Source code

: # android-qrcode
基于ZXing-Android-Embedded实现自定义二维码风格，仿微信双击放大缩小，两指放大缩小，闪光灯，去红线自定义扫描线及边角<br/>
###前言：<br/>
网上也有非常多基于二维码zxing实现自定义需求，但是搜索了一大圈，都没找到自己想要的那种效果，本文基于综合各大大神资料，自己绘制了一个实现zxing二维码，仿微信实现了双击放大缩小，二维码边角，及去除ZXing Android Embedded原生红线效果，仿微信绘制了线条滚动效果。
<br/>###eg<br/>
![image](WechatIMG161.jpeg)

- - - - - - -

- Assignment
Turn the lines above into a JSON list of strings with one string per line, leaving out any blank lines.

- Answer section
[
  "Source code",
  ": # android-qrcode",
  "基于ZXing-Android-Embedded实现自定义二维码风格，仿微信双击放大缩小，两指放大缩小，闪光灯，去红线自定义扫描线及边角<br/>",
  "###前言：<br/>",
  "网上也有非常多基于二维码zxing实现自定义需求，但是搜索了一大圈，都没找到自己想要的那种效果，本文基于综合各大大神资料，自己绘制了一个实现zxing二维码，仿微信实现了双击放大缩小，二维码边角，及去除ZXing Android Embedded原生红线效果，仿微信绘制了线条滚动效果。",
  "<br/>###eg<br/>",
  "![image](WechatIMG161.jpeg)"
]